**SELECTED EXCERPT**
I would appreciate if you could give me any hints regarding the fastest solution of the following SQL Server challenge:
Let's say I have a table with DATE, CLIENT and his several characteristics in other columns. I need to calculate COLUMN_1 and COLUMN_2 but:
COLUMN_1 uses the client's characteristics as of current DATE and as of previous DATE and COLUMN_1 value from the previous DATE (recursive referencing)
COLUMN_2 additionally uses COLUMN_1 value as of current date (therefore I would like to refer to its final value, not the particular 'case when' that implements the column logic)
How do I replicate this logic most efficiently in SQL Server?
I was thinking about the loop that goes over DATA and for each DATA, joins previous DATA, calculates firstly COLUMN_1, then COLUMN_2 (but how to make sure that the values in COLUMN_1 are accessible for COLUMN_2?)

**DATA LINES**
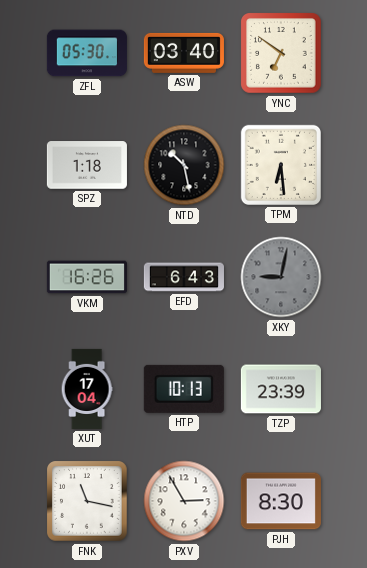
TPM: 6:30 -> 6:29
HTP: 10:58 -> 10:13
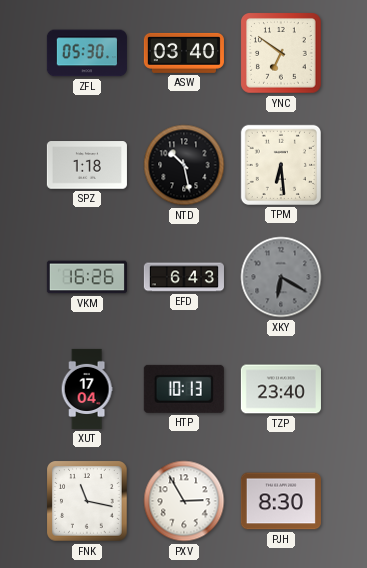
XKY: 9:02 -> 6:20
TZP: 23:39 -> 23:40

**REQUIREMENT A**
From the SQL Server question, transcribe the passage starting at "I would appreciate" and ending at "in SQL Server?".
**REQUIREMENT B**
In the SQL Server question, why does the poster want COLUMN_2 to refer to the final value of COLUMN_1 rather than to the 'case when' that implements its logic? Answer in one to three sentences.

**WRITTEN RESPONSE A**
I would appreciate if you could give me any hints regarding the fastest solution of the following SQL Server challenge:
Let's say I have a table with DATE, CLIENT and his several characteristics in other columns. I need to calculate COLUMN_1 and COLUMN_2 but:
COLUMN_1 uses the client's characteristics as of current DATE and as of previous DATE and COLUMN_1 value from the previous DATE (recursive referencing)
COLUMN_2 additionally uses COLUMN_1 value as of current date (therefore I would like to refer to its final value, not the particular 'case when' that implements the column logic)
How do I replicate this logic most efficiently in SQL Server?

**WRITTEN RESPONSE B**
COLUMN_2 additionally uses the value of COLUMN_1 as of the current date. The poster therefore wants to refer to COLUMN_1's final value rather than the particular 'case when' that implements its logic.